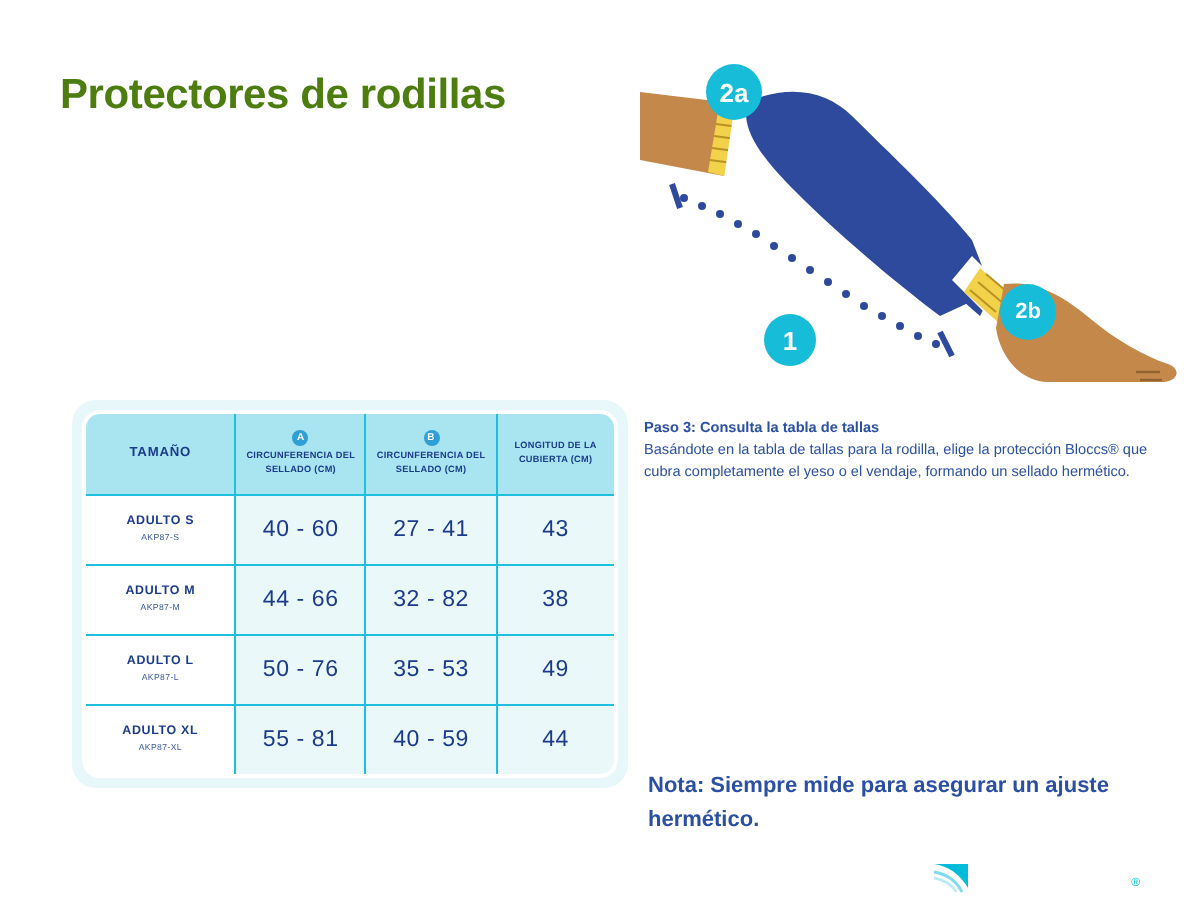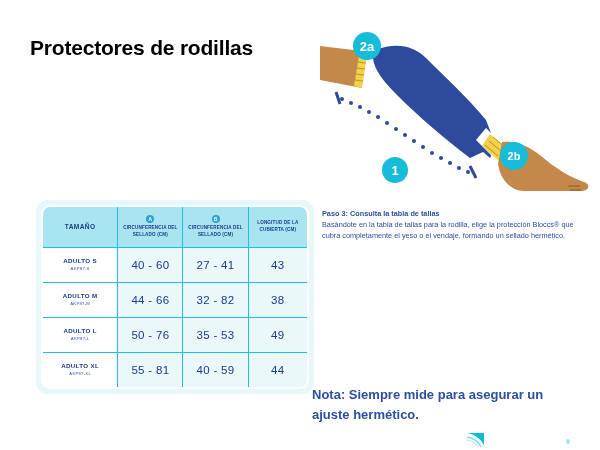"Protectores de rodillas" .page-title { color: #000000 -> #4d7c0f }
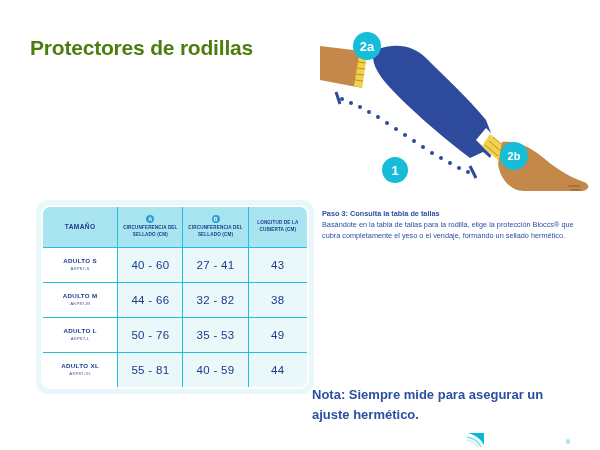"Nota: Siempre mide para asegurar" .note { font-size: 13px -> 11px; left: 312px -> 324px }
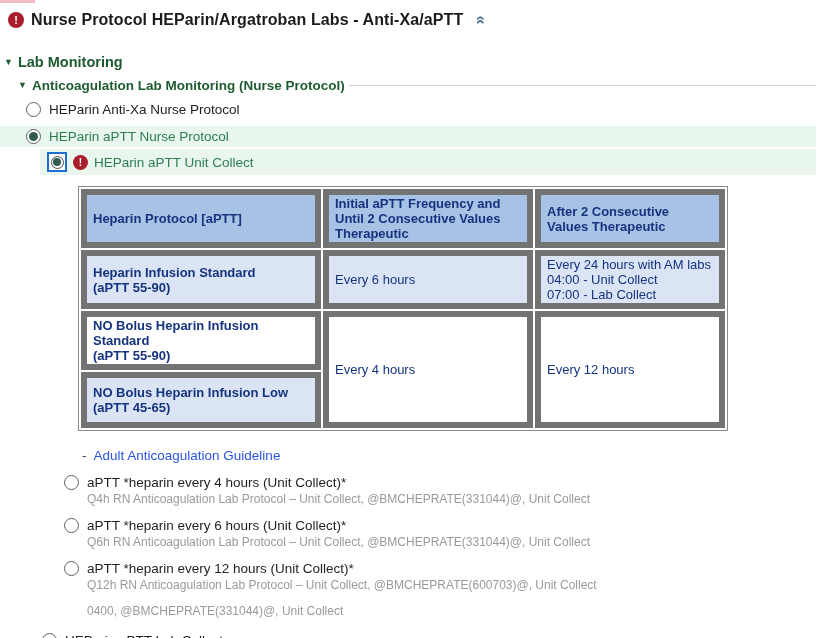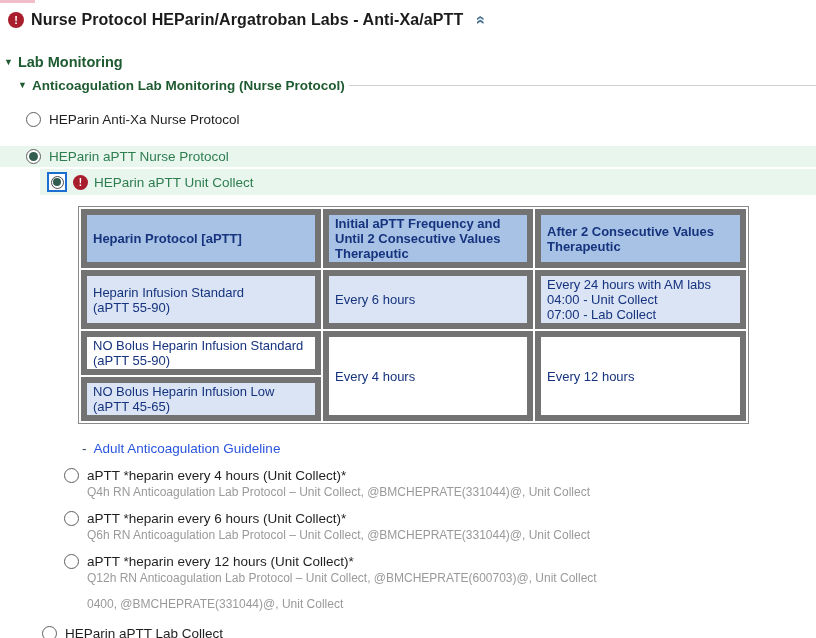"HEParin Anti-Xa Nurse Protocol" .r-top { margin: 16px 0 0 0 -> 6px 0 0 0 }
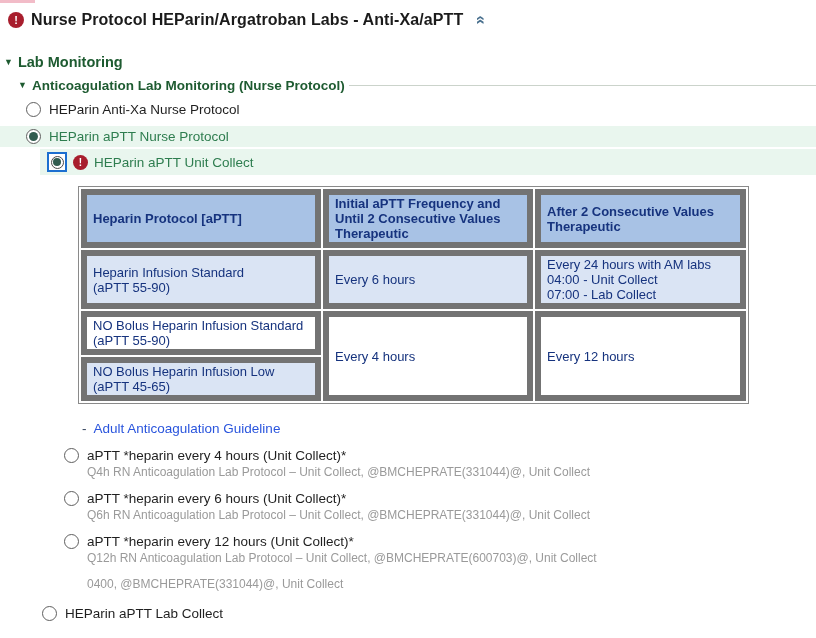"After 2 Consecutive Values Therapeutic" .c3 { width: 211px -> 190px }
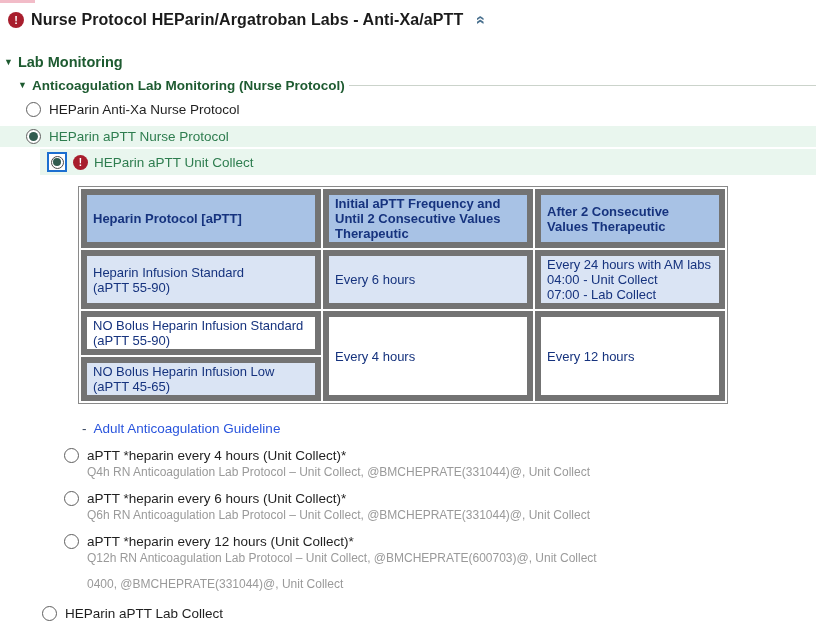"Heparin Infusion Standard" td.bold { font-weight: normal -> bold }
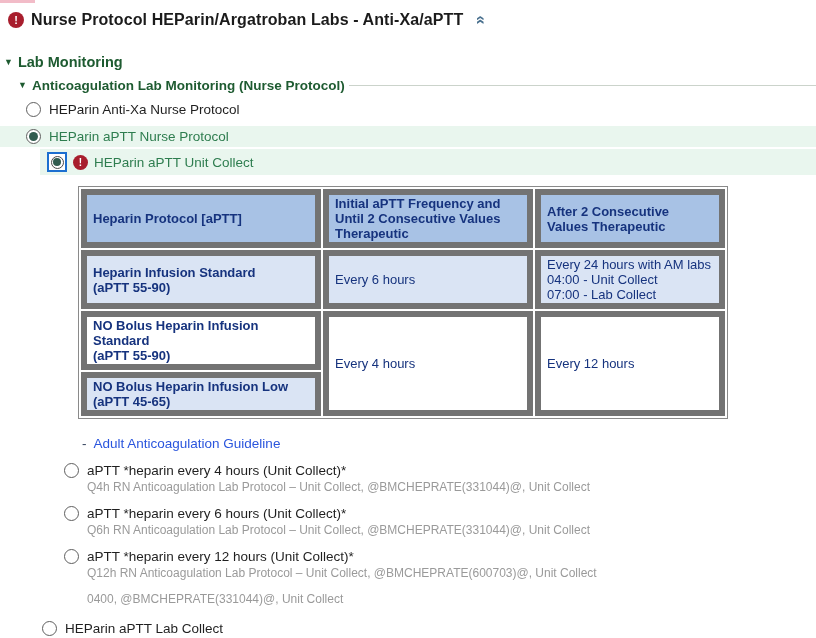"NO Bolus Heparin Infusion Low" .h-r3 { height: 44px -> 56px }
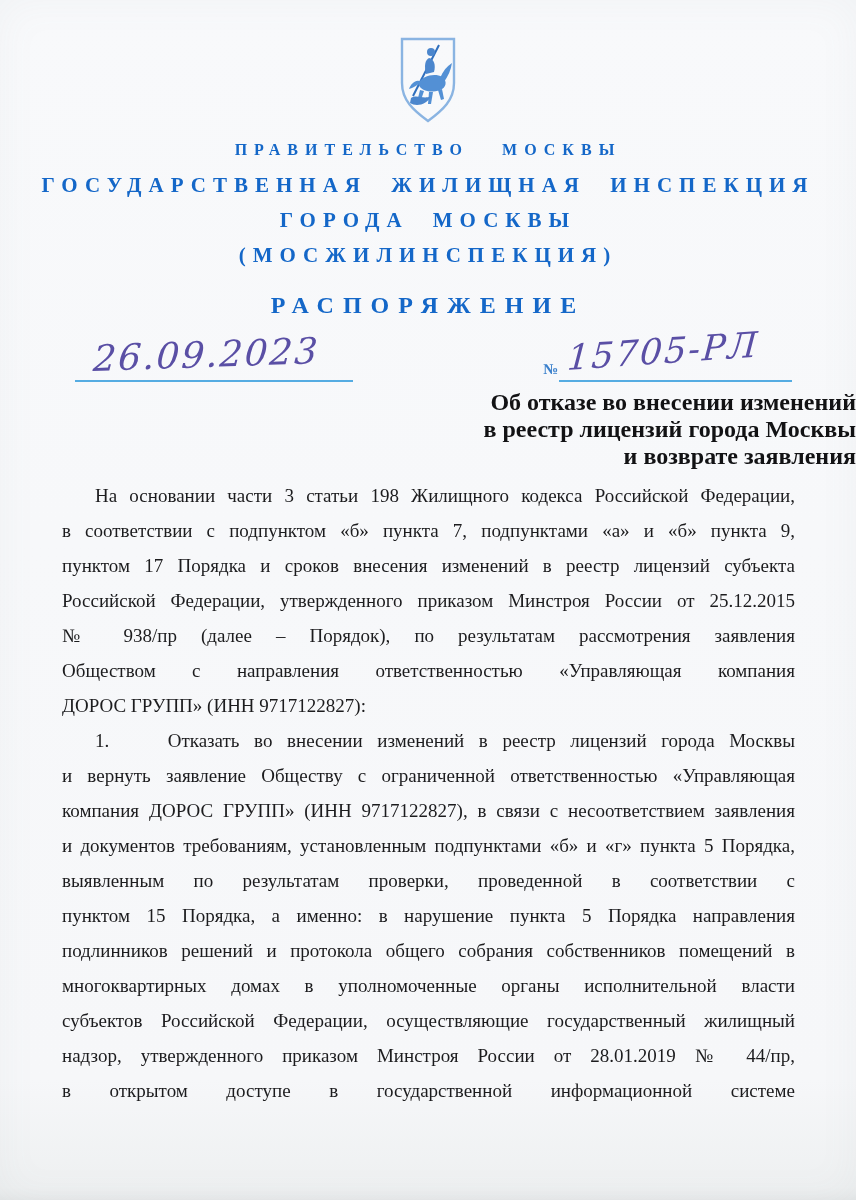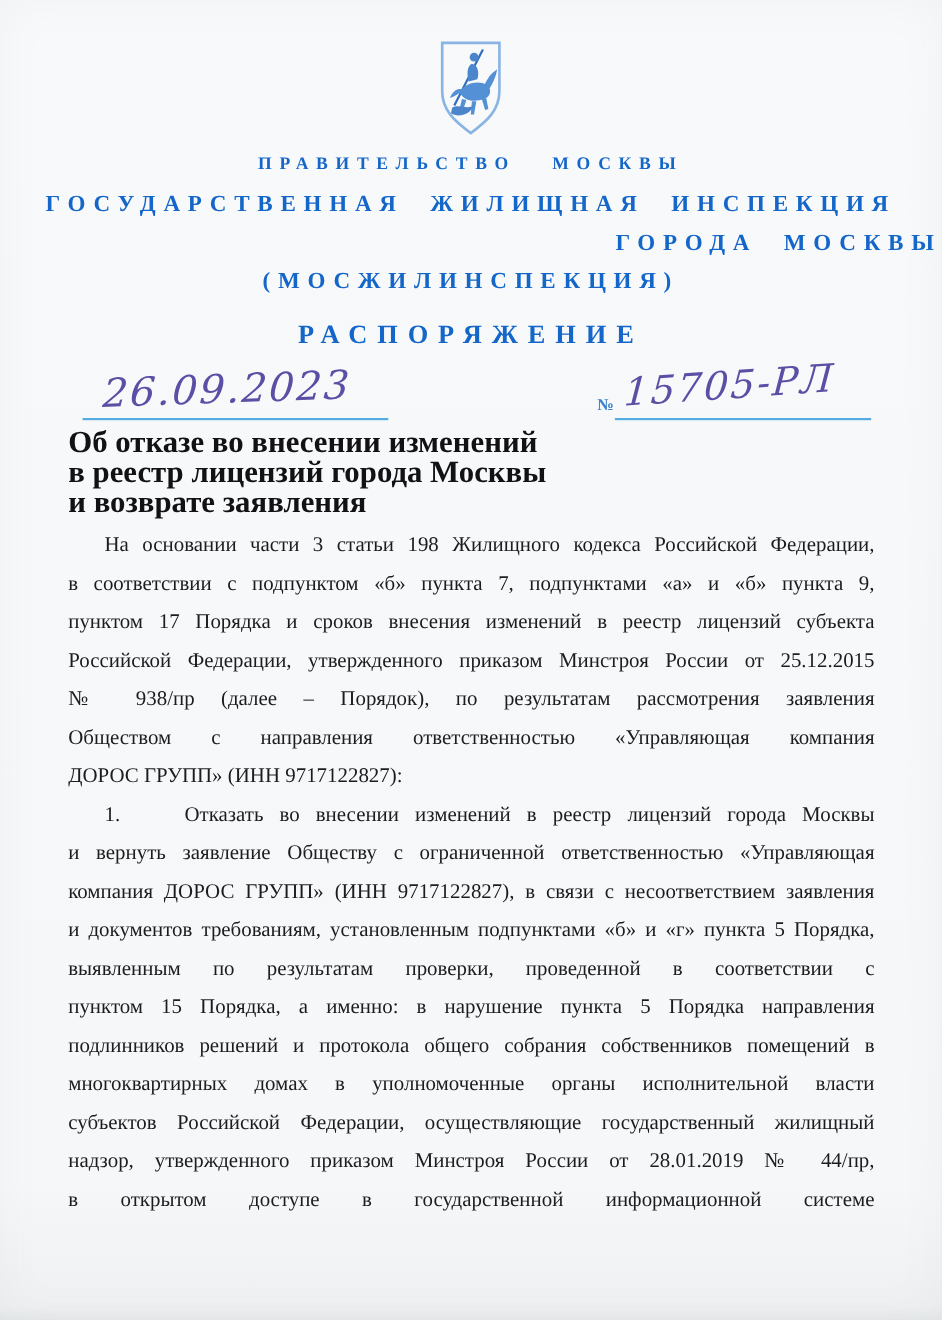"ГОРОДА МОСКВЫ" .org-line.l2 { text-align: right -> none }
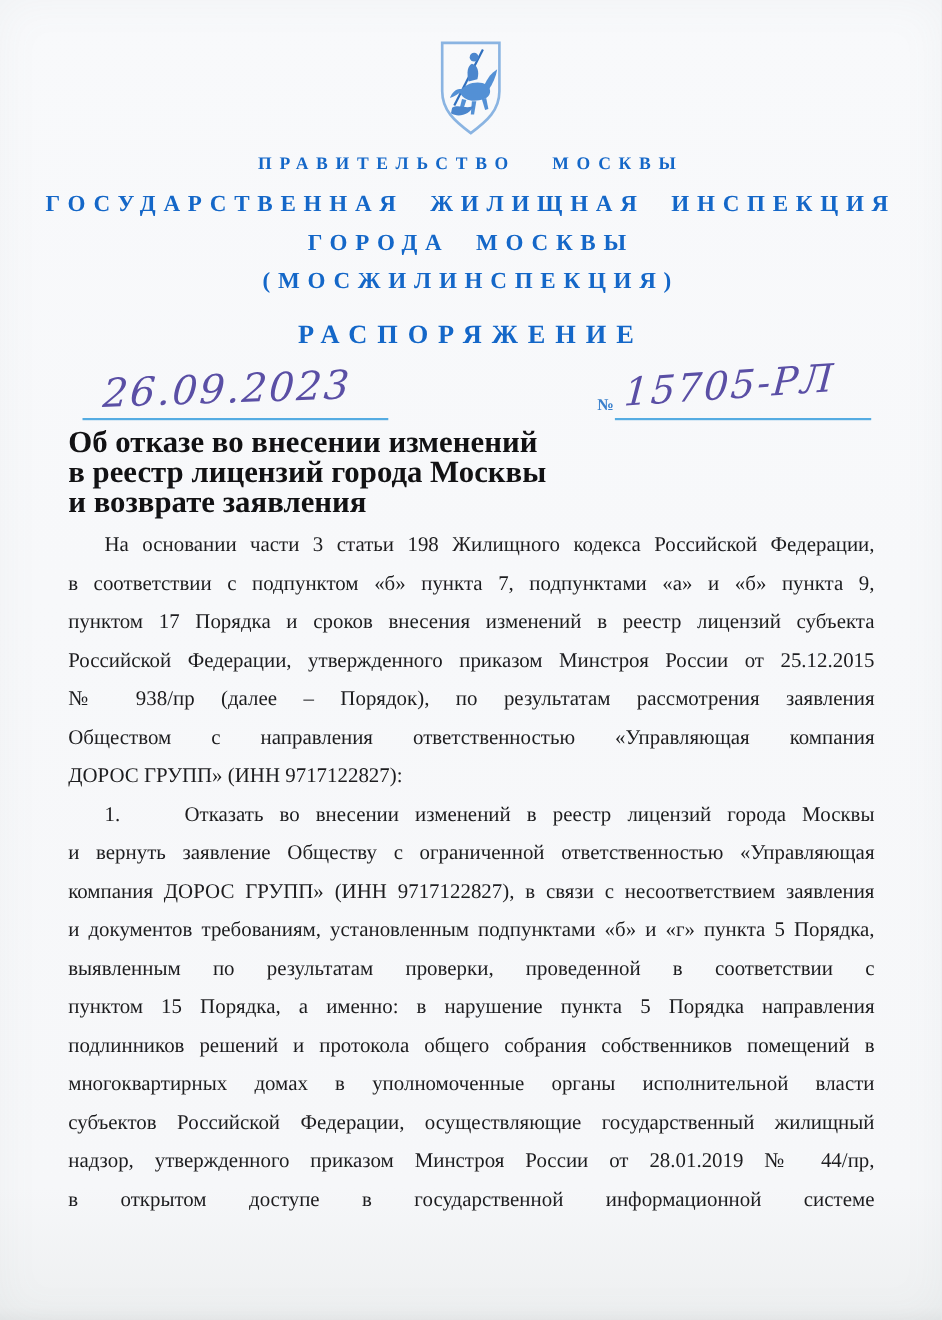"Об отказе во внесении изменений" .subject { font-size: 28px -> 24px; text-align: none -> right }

____________

▸ DIRECTIONS FOR THIS TASK:
The entire listing is to be printed exactly, with each picture omitted.

▸ FINISHED TASK:
"Protectores de rodillas" .page-title { color: #000000 -> #4d7c0f }
"Nota: Siempre mide para asegurar" .note { font-size: 13px -> 11px; left: 312px -> 324px }
"HEParin Anti-Xa Nurse Protocol" .r-top { margin: 16px 0 0 0 -> 6px 0 0 0 }
"After 2 Consecutive Values Therapeutic" .c3 { width: 211px -> 190px }
"Heparin Infusion Standard" td.bold { font-weight: normal -> bold }
"NO Bolus Heparin Infusion Low" .h-r3 { height: 44px -> 56px }
"ГОРОДА МОСКВЫ" .org-line.l2 { text-align: right -> none }
"Об отказе во внесении изменений" .subject { font-size: 28px -> 24px; text-align: none -> right }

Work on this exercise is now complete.